Dans une lettre adressée aux ministres des Finances du G20 et aux gouverneurs de banques centrales, Andrew Bailey, gouverneur de la Banque d'Angleterre et président du Financial Stability Board, a souligné que l'intelligence artificielle avancée constitue une nouvelle source de fragilité pour l'infrastructure financière. Il cite notamment les valorisations d'actifs étirées du marché IA et les mécanismes de dette circulaire entre les start‑ups IA et les hyperscalers comme des points de tension susceptibles de déclencher une correction du système.

Mécanismes de vulnérabilité

Bailey rappelle que les grandes institutions d'investissement réalisent chaque jour des milliers de transactions, souvent via les mêmes fournisseurs technologiques. Cette interdépendance crée un vecteur de propagation : une compromission d'un fournisseur tiers peut simultanément affecter plusieurs banques. Il met également en avant la capacité des modèles de langage de nouvelle génération à identifier rapidement des failles logicielles, ce qui accélère la découverte d'exploits mais impose aux banques de déployer des correctifs à un rythme inédit. Le processus traditionnel de test de correctifs, majoritairement manuel, devient alors un goulot d'étranglement critique.

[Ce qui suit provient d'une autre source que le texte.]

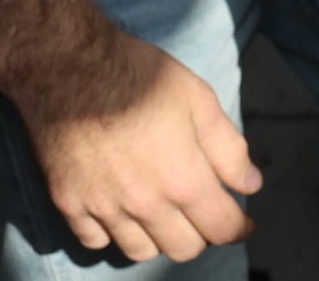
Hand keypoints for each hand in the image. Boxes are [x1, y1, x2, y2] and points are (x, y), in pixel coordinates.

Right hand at [6, 30, 259, 263]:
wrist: (70, 68)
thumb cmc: (141, 77)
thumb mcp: (200, 101)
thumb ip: (229, 149)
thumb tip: (251, 185)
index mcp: (183, 179)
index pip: (221, 228)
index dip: (239, 229)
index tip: (243, 224)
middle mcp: (144, 204)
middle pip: (181, 250)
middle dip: (200, 236)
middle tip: (201, 214)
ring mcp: (102, 207)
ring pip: (139, 252)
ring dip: (158, 239)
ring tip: (163, 214)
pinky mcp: (68, 203)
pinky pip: (94, 241)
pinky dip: (112, 234)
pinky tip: (120, 212)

Recommandations et limites

Pour contrer ces risques, Bailey propose plusieurs mesures concrètes. Il recommande aux décideurs de préparer des scénarios de perturbation impliquant plusieurs institutions ou fournisseurs simultanément, et d’instaurer des procédures de restauration « bare metal », c’est‑à‑dire la capacité à réinstaller les systèmes à partir de serveurs dépourvus de système d’exploitation après un incident majeur. Il insiste également sur la nécessité d'accélérer le cycle de mise à jour en automatisant les tests de correctifs, tout en soulignant que les outils d'IA dédiés à la cybersécurité peuvent renforcer la défense. Toutefois, la lettre ne fournit pas de métriques chiffrées sur la probabilité d'attaque ni sur le temps de récupération cible, ce qui limite l'évaluation précise de l'efficacité des mesures proposées. De plus, la mise en œuvre dépend largement d'une coopération volontaire entre banques, fournisseurs cloud et acteurs réglementaires, sans cadre contraignant clairement défini.